## [What you need to do]
Please copy the text of every entry below word for word. Leave the pictures out of your answer.

## [Exercise material]
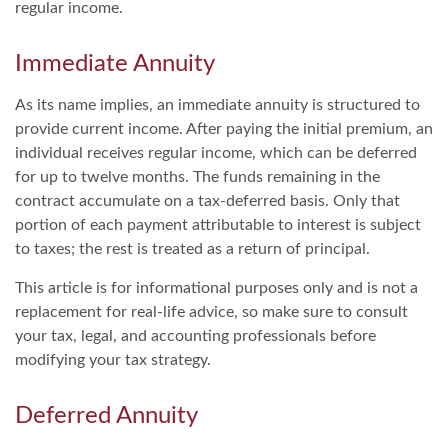
regular income.
Immediate Annuity
As its name implies, an immediate annuity is structured to
provide current income. After paying the initial premium, an
individual receives regular income, which can be deferred
for up to twelve months. The funds remaining in the
contract accumulate on a tax-deferred basis. Only that
portion of each payment attributable to interest is subject
to taxes; the rest is treated as a return of principal.
This article is for informational purposes only and is not a
replacement for real-life advice, so make sure to consult
your tax, legal, and accounting professionals before
modifying your tax strategy.
Deferred Annuity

## [Written solution]
regular income.
Immediate Annuity
As its name implies, an immediate annuity is structured to
provide current income. After paying the initial premium, an
individual receives regular income, which can be deferred
for up to twelve months. The funds remaining in the
contract accumulate on a tax-deferred basis. Only that
portion of each payment attributable to interest is subject
to taxes; the rest is treated as a return of principal.
This article is for informational purposes only and is not a
replacement for real-life advice, so make sure to consult
your tax, legal, and accounting professionals before
modifying your tax strategy.
Deferred Annuity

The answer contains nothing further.